### Work instruction 1
In the review, what is the MC told about his fireball that makes him snap?
### Work instruction 2
Please write the next part of the review, picking up right after its final sentence.

### Study text
I am going to go straight to critiquing this story. Spoilers of first seven chapters in review below.

First of all, there is an inconsistency in MC between chapter 1 & 2. In chapter one, he sticks it to the all the bureaucrat and all the rest of the "dumb" humanity by being the very first to come up with a simple plot to get forcebly martialed by the Digital judicial court as it lead him to being digitized. In the second chapter, there is a twist in his personality (or shall I say intelligence). After being subjected to some mind-bending physics, he becomes an child that needs to be led by his finger and shown the ropes even though he has played mmos in his previous life on which this world is designed. So he shows up in a village, starts performing magic in the middle of the village square. For this, he has to apolagize to the elder, and without any further thought or tact, he lays bare everything (reveals his status widow) to this guy. So our MC ends up becoming the village idiot who gets escorted around and berated by a little kid. In a small moment of frustration (he is told his fireball is dumb) our MC snaps like a dumb goof revealing he is not even from this world, and he can make magic out of thin air. It frustrates me to no end that our MC couldnt think of a simple plan to blend in with the village and exercise his magic in private; he literally can make any magic spell himself. But, I suppose MC just wanted to be upfront god, and to merely go on grand adventures by keeping everything simple. Personally, I had to drop that story then and there

The idea of the game system (digital world) itself is just beyond me. Some how inside the game he is suppose to get ultra smart so that he can be initiated into Digital community, whom have conquered the universe (or multiverse), by throwing around fireballs and killing fantasy creatures. He doesn't even have to understand the theory behind a fireball, all he has to do is "imagine" it.

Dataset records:
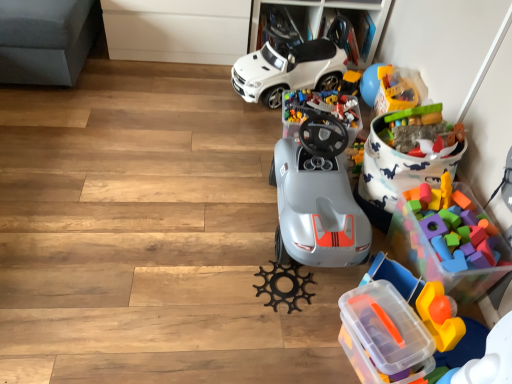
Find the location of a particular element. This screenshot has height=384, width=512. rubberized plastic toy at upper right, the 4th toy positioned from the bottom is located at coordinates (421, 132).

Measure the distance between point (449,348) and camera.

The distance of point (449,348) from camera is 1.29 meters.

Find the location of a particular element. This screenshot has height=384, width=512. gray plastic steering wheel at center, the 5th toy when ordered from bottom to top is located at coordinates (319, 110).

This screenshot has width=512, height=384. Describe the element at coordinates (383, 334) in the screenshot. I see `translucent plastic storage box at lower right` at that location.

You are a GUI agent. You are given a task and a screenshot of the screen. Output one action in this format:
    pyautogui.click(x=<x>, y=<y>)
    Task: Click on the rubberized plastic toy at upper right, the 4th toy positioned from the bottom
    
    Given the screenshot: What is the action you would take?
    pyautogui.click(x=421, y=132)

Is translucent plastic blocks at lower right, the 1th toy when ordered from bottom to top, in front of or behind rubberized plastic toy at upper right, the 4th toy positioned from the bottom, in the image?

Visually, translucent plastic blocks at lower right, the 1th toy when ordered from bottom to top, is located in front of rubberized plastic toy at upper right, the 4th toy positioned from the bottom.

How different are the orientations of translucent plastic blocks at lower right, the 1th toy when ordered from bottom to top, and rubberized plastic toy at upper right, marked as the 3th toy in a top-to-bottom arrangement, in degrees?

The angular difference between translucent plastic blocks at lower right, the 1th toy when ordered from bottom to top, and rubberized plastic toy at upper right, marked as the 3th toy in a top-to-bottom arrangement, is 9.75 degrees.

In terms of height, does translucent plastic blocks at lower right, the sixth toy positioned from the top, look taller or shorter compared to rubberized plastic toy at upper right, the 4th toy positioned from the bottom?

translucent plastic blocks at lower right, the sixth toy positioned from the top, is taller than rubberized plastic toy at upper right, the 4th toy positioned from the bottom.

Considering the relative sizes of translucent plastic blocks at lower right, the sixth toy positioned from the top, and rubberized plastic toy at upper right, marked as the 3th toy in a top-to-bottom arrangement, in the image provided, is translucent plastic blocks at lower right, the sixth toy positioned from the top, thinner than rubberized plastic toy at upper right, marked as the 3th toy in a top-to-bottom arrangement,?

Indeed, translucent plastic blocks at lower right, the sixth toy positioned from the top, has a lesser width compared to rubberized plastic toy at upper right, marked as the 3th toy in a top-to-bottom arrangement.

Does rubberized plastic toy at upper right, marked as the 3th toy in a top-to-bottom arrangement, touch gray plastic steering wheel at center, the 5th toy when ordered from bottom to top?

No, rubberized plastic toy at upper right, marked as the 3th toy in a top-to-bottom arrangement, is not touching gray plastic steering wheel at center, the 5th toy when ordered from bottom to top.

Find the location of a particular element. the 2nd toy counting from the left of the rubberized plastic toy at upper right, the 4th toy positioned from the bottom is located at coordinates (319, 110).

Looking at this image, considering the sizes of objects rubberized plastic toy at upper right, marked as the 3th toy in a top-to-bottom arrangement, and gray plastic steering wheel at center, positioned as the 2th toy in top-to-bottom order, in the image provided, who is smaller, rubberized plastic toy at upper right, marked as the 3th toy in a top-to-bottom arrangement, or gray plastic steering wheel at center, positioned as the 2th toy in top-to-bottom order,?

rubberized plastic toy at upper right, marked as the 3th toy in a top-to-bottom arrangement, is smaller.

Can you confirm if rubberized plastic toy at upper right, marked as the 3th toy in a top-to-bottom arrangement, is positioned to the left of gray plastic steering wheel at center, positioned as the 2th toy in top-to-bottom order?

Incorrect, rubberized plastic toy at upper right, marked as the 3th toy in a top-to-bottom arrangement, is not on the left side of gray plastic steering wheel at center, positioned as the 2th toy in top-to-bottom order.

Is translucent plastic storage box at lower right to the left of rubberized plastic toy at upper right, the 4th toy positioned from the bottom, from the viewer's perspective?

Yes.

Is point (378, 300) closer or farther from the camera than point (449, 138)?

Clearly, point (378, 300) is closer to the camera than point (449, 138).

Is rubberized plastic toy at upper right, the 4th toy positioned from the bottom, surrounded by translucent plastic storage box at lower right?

### Reply 1
He is told that his fireball is dumb.

### Reply 2
More on Digitals. Apparently, the humans are still dumb, and can't even lift a finger against these machines. Anyway, these Digitals want to diversity their programs or the community in general, and yet they are simply waiting on human (who are like lab rats to them) consent to meddle in any way in their life. Mind you, these digitals can create worlds with a richer flora and fuana plus a deeper world history, in matter of relative earth seconds. Need I remind you, these machines are already everywhere in the multiverse. Furthermore, we are given no history of these Digital's origins or their advancements to the point where some people for some reason "deleted" the first AI, the successive war so on and so forth. Its just the first chapter and a little bit of the second where you meet them for a brief introduction, and off we are on adventures. 

Conclusion: the story is about a character life who is known to be a god-in-training (at least by people that matter) and his epic adventures to improve his mental capacity somehow by learning virtual magics and combat. The rest you can glean from the synopsis. There is going to be court politics, manipulation, and its going be a looong ride, if the rough estimate of seven hundred thousand years "experiential" to holds up. Not my cup of tea, but I hope you enjoy it.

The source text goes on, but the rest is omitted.